Malgré une superbe photographie, LUNG BOONMEE RALUEK CHAT ne séduit que laborieusement. Sans doute cela est-il dû à un décalage culturel complet ; à l’impossibilité de comprendre les enjeux et les symboles liés au sujet central du film à savoir la transmigration des âmes, la réincarnation. L’approche esthétique peut dès lors être absolue et admirable – sauf en ce qui concerne la direction d’acteur – que nous ne pouvons que rester à distance d’une thématique bien obscure.

Le film s’ouvre sur une hypothèse de frontalité qui se veut être une réelle dynamique stylistique. Un animal nous fait face, nous regarde alors que nous ne pouvons qu’être attiré par son regard. Cette interaction, perturbante, sert de mise en condition. C’est en éprouvant les rencontres qui vont suivre que nous pouvons appréhender une logique singulière ; celle des animaux-fantômes, des âmes qui dialoguent avec les vivants.
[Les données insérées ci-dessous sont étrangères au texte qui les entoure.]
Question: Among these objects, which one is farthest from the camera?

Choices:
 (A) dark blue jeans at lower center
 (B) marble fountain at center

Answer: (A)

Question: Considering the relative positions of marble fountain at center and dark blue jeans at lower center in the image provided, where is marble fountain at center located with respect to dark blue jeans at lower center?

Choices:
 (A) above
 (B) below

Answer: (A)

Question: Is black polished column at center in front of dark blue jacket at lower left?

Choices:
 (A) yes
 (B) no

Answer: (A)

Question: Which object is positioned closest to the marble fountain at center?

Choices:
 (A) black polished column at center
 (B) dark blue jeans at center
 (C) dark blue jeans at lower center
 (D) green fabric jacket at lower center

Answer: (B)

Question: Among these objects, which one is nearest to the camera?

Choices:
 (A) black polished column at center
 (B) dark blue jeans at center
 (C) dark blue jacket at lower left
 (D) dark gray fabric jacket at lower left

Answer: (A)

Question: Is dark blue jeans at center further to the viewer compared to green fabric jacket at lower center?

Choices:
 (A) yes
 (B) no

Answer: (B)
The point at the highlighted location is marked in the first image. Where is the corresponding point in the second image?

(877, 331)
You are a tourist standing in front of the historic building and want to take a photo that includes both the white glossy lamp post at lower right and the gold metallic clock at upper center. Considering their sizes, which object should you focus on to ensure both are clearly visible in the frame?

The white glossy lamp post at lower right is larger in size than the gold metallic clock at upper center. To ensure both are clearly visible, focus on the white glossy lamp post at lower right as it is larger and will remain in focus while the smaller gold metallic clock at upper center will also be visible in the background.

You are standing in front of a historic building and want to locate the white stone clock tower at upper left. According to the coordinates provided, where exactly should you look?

Un thème qui tend plus au symbolisme qu’à l’onirisme, qui soit nous emporte dans un délire sensitif, soit nous apparaît comme incongru. Esthétiquement, le travail sur le son et la puissance de la photographie invitent à la sensation. Encore faut-il dépasser l’incompréhensibilité des traditions et la distanciation due au caractère purement récitatif de l’interprétation…

La critique vidéo : Cliquez ICI.

LUNG BOONMEE RALUEK CHAT
ONCLE BOONMEE CELUI QUI SE SOUVIENT DE SES VIES ANTERIEURES

Réalisation : Apichatpong WEERASETHAKUL
Thaïlande/France – 2010 – 113 min
Distribution : Imagine
Comédie dramatique
Cannes 2010 – Sélection Officielle – En Compétition * Palme d’Or

3 Responses to “Critique : Lung Boonmee Raluek Chat”

  • « Quand le public est prêt à sentir avant de comprendre, que de films lui montrent et lui expliquent tout. »

    ROBERT BRESSON

  • Entre Hugues Dayez et Fernand Denis de « La Libre » qui descendent en flammes le film, Fabienne Bradfer du « Soir » qui crie au chef d’œuvre et « Cinem(m)a » qui est un peu plus mitigé, pas évident de se faire son avis… Merci quand même pour cette critique, Nicolas Gilson.